Le titre de l’exposition “In a Landscape” est celui d’un morceau de John Cage que le musicien dédia à une danseuse, Louise Lippold, qui dansait en silence, sans musique. Tout s’est fait dans le désordre ; la danse l’a inspiré, l’harmonie et les tonalités se sont imposées plus tard. Emmanuel Fillot se sent proche de John Cage, sa musique l’inspire, il admire les quelques dessins réalisés par le musicien qui est ainsi devenu au fil du temps pour le poète un compagnon de route. C’est pourquoi “In a Landscape”, ne se veut pas un hommage mais un compagnonnage , une union dans l’inspiration, une fusion aux mêmes dimensions poétiques.
Enfant heureux de vivre et d’exister au sein de la nature, étudiant en Arts Plastiques et ami des poètes, peintre, Emmanuel Fillot a trouvé sa voie en en ouvrant une nouvelle, la sienne, l’unique, celle qui puise ses racines dans sa constante recherche d’unir le monde et la poésie dans un espace indéfini. Dans cette optique, l’artiste réfute le titre de peintre et de sculpteur, se situant dans la frontière confuse et ambiguë des deux techniques. Emmanuel Fillot ne se revendique pas poète mais poétique, il nous dit la vie, sa vie : « L’expression poétique dans laquelle je me suis engagé a ceci de magnifique qu’elle ne vous explique peut-être rien mais vous montre quelque chose de très complexe, toujours de l’ordre de l’évidence, et de manière très rapide ».
« In a Landscape » est une exposition qui s’impose , non seulement pour apprécier les œuvres d’Emmanuel Fillot, comprendre cet artiste, sa recherche artistique emplie de son parcours intellectuel, mais parce qu’elle marque un tournant dans sa vie de créateur. Après avoir publié en 2009 un livre où il parlait du « souffle poétique de la culture japonaise » sans jamais s’être rendu au Japon dont il avait toujours rêvé mais sans oser franchir le pas du voyage de peur d’être déçu, Emmanuel Fillot y a séjourné l’an dernier, y vivant non pas « un dépaysement, plutôt un “ré-empaysagement”, ‘impression « de rentrer dans mon paysage mental ».
Emmanuel Fillot est entré en osmose avec le Japon et la poétique de sa culture, une symbiose qu’il a transcrit dans cette nouvelle exposition dont il présente lui-même les œuvres :
« Elles fonctionnent selon trois plans. Toujours l’espace stratifié. Il y a un plan que l’on pourrait appeler le fond, à la fois atmosphérique et évidemment paysager. Il est fait d’impressions photographiques des murs du temple Kasuga Taisha sur du papier à dessin, contrecollé sur aluminium.
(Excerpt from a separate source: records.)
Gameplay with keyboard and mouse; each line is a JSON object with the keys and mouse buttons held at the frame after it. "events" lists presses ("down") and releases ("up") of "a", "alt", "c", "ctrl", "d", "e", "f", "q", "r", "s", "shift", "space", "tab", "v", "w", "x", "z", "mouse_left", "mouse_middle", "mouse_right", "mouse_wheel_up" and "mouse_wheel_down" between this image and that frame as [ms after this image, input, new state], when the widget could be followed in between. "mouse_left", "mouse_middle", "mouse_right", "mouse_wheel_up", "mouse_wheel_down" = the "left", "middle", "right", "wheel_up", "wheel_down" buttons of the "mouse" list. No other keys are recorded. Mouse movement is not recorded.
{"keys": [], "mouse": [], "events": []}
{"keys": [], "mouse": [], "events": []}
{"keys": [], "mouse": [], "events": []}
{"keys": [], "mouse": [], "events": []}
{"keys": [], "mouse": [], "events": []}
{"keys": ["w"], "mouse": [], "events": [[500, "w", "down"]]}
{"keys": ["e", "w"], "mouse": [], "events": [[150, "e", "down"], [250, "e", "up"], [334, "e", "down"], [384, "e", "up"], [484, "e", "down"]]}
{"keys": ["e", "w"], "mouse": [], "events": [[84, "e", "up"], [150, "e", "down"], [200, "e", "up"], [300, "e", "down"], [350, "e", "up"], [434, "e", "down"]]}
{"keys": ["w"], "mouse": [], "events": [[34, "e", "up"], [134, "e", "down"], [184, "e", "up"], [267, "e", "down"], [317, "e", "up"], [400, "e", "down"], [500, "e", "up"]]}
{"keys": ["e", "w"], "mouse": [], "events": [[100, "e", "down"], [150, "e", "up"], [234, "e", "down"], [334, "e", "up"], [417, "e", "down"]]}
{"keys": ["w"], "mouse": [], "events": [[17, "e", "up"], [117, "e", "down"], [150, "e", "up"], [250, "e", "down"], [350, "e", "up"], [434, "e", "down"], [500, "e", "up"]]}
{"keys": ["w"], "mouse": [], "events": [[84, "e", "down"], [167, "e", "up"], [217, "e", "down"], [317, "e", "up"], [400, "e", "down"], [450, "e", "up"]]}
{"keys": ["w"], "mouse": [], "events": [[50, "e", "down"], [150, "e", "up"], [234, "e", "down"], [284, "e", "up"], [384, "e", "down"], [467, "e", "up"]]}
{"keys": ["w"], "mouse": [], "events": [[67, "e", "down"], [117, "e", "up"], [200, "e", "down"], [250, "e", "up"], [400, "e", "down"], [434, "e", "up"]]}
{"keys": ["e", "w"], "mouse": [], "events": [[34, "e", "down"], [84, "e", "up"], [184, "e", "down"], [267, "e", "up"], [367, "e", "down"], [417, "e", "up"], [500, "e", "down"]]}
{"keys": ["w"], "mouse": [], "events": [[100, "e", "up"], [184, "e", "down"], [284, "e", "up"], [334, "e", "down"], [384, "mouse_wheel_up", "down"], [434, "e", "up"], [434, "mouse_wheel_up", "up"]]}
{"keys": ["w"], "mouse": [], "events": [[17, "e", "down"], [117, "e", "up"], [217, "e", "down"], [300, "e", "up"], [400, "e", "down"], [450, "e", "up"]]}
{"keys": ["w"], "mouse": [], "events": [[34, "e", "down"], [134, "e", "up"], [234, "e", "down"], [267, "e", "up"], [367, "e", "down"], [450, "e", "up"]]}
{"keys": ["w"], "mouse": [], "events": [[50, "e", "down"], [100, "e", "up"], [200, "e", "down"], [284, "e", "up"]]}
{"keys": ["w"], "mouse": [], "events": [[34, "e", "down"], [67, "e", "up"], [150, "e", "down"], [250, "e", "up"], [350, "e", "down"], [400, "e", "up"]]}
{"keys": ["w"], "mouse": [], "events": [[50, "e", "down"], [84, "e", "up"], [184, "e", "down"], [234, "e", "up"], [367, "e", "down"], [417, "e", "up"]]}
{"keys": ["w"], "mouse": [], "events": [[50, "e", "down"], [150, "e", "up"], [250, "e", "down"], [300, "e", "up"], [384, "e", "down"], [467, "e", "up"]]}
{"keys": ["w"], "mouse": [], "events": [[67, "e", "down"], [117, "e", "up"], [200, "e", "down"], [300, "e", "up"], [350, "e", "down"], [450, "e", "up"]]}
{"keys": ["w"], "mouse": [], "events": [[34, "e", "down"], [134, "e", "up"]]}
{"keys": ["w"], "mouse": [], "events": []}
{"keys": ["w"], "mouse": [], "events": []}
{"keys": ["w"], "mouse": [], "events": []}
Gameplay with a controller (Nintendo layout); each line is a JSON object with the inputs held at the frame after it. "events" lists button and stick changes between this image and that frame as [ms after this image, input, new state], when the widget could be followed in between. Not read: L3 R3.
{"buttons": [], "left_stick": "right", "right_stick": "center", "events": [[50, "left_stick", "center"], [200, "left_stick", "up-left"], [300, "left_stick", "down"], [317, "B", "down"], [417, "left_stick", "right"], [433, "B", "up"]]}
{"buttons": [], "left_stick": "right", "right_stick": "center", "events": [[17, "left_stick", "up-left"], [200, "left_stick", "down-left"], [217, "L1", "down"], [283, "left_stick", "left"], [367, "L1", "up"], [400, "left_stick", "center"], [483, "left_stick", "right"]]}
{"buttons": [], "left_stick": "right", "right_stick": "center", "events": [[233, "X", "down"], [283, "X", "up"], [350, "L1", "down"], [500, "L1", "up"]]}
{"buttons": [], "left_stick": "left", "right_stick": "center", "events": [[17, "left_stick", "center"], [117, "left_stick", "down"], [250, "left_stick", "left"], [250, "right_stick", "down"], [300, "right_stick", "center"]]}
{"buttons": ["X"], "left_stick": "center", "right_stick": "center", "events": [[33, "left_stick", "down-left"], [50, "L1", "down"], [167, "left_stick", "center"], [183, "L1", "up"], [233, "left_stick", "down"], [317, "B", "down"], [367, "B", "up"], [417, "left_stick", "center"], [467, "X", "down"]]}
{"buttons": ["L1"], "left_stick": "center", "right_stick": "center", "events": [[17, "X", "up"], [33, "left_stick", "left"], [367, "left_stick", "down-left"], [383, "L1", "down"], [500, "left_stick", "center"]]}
Ensuite viennent les pierres que j’ai collectées sur mon chemin lors de ce voyage au Japon. Ce sont des laves, du granit, des grès… toutes ont la forme d’une montagne plate. Il y a une perception légèrement confuse entre la pierre et le fond. En se laissant aller à regarder l’une ou l’autre, chaque pierre semble sur le point de se fondre dans l’ensemble. Toujours à partir de cette ambiguïté, je voulais non pas créer l’illusion de la fusion mais montrer ce léger flottement où la pierre n’est pas encore intégrée à l’image, mais où elle pourrait l’être. Un moment indécis.
Vous nommez le troisième plan un “tablier opalescent”…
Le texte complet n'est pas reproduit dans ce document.